Alarms don't go away when you've used them, they just switch off. So even though they won't sound again until you say they should, they remain in the list of alarms. That means you quickly can end up with a lot listed, and the Add Alarm button will take some serious scrolling to get to.

One thing in favor of setting your alarm manually is that there's no chance of misinterpretation. You're not saying, "1pm," you're turning the Digital Crown until it shows the hour you want.

However, one thing against it is that setting the hour and the minute is a little awkward because they turn so easily. You have to get used to just how far to turn the Digital Crown and just when to stop turning in order to get the time you want.

Unlike when you set the alarm via Siri, note that when you press the Set button, that's it. You don't get an on/off toggle, you go straight back to the list of alarms and this new one is switched to on.

How to change an alarm on Apple Watch

Again, you can change an alarm either manually or through Siri. This time, Siri never seems to let us down.

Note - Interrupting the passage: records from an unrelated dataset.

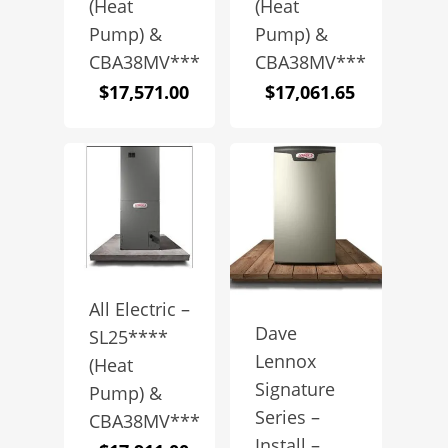
(Heat
(Heat
Pump) &
Pump) &
CBA38MV***
CBA38MV***
$
17,571.00
$
17,061.65
All Electric –
Dave
SL25****
Lennox
(Heat
Signature
Pump) &
Series –
CBA38MV***
Install –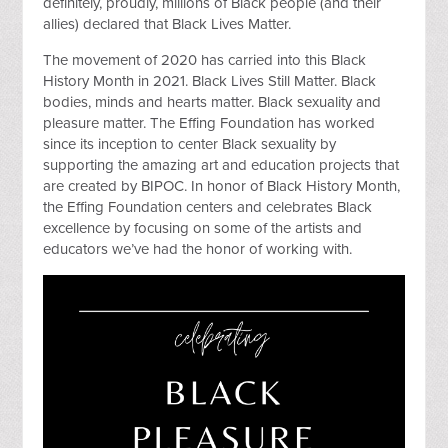
definitely, proudly, millions of Black people (and their
allies) declared that Black Lives Matter.
The movement of 2020 has carried into this Black
History Month in 2021. Black Lives Still Matter. Black
bodies, minds and hearts matter. Black sexuality and
pleasure matter. The Effing Foundation has worked
since its inception to center Black sexuality by
supporting the amazing art and education projects that
are created by BIPOC. In honor of Black History Month,
the Effing Foundation centers and celebrates Black
excellence by focusing on some of the artists and
educators we’ve had the honor of working with.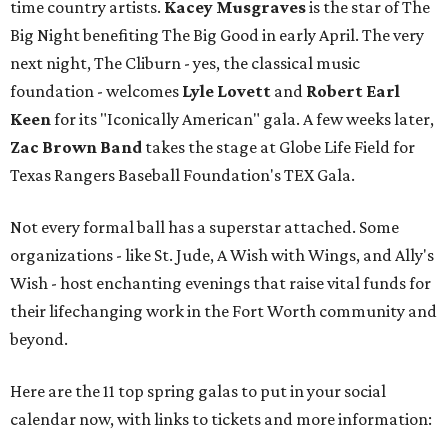
time country artists.
Kacey Musgraves
is the star of The
Big Night benefiting The Big Good in early April. The very
next night, The Cliburn - yes, the classical music
foundation - welcomes
Lyle Lovett
and
Robert Earl
Keen
for its "Iconically American" gala. A few weeks later,
Zac Brown Band
takes the stage at Globe Life Field for
Texas Rangers Baseball Foundation's TEX Gala.
Not every formal ball has a superstar attached. Some
organizations - like St. Jude, A Wish with Wings, and Ally's
Wish - host enchanting evenings that raise vital funds for
their lifechanging work in the Fort Worth community and
beyond.
Here are the 11 top spring galas to put in your social
calendar now, with links to tickets and more information: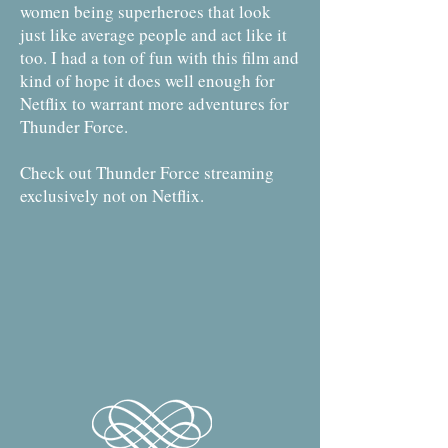
women being superheroes that look
just like average people and act like it
too. I had a ton of fun with this film and
kind of hope it does well enough for
Netflix to warrant more adventures for
Thunder Force.
Check out Thunder Force streaming
exclusively not on Netflix.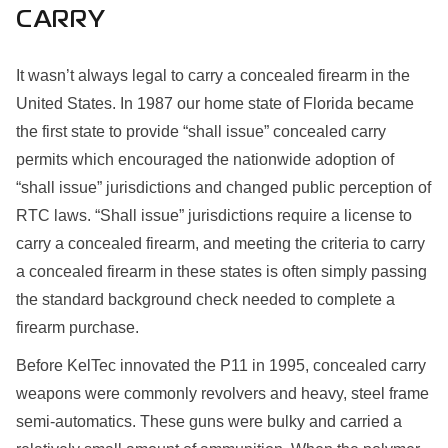
CARRY
It wasn’t always legal to carry a concealed firearm in the
United States. In 1987 our home state of Florida became
the first state to provide “shall issue” concealed carry
permits which encouraged the nationwide adoption of
“shall issue” jurisdictions and changed public perception of
RTC laws. “Shall issue” jurisdictions require a license to
carry a concealed firearm, and meeting the criteria to carry
a concealed firearm in these states is often simply passing
the standard background check needed to complete a
firearm purchase.
Before KelTec innovated the P11 in 1995, concealed carry
weapons were commonly revolvers and heavy, steel frame
semi-automatics. These guns were bulky and carried a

How to change an alarm on Apple Watch with Siri

  1. Raise your wrist
  2. Say "Hey, Siri, change my 5 o'clock alarm to 6 o'clock" or similar
  3. Wait for Siri to respond
  4. Check the screen to confirm the time
This time if it goes wrong, it's definitely that we were speaking with our mouths full
This time if it goes wrong, it's definitely that we were speaking with our mouths full

We've yet to have a problem with Siri changing the alarm time and then deciding to switch that alarm off for no reason. We have had issues where we've mumbled, though, so it's still best to check.

How to change an alarm on Apple Watch manually

  1. Press the Digital Crown to come out of your Watch face
  2. Scroll to the Alarms entry if you have apps in a list
  3. Or tap on the Alarms icon if you use the honeycomb home screen
  4. Scroll to the alarm you want
  5. Tap on it
  6. Tap on Change Time
  7. End by tapping the arrow and Edit Alarm button at top left

Your alarms are listed in chronological order, regardless of whether they are on or not. To just switch an alarm on or off, you can tap on the button to the right of each alarm time.

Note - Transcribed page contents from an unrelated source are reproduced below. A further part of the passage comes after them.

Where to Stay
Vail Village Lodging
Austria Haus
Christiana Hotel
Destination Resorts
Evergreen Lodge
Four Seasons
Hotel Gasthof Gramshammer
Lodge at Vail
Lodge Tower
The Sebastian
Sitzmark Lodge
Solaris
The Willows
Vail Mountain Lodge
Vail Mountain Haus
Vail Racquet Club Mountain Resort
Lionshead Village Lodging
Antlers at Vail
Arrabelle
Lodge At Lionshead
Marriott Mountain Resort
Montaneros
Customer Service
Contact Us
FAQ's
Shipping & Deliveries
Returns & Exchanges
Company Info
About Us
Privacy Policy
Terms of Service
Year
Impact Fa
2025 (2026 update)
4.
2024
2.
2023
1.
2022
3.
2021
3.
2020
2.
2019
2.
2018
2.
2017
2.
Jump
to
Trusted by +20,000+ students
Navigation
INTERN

Here's where you can manually change an alarm time or give it a label.
Here's where you can manually change an alarm time or give it a label.

What else you can do with alarms

If you go to change the alarm manually, then as well as the Change Time option, you do get some more choices. You can set a repeating alarm, you can delete it completely, or you can give it a name or label.

How to manually name or label alarms

  1. Press the Digital Crown to come out of your Watch face
  2. Scroll to the Alarms entry if you have apps in a list
  3. Or tap on the Alarms icon if you use the honeycomb home screen
  4. Scroll to the alarm you want
  5. Tap on it
  6. If it hasn't yet got any name or label, tap on Alarm
  7. Dictate your name or label
  8. Tap Done
  9. End by tapping the arrow and Edit Alarm button at top left

If your alarm already has a name, that will be shown in the list of alarms and also in this editing page. You can still change it the same way, but you can also change your mind and tap Cancel while dictating.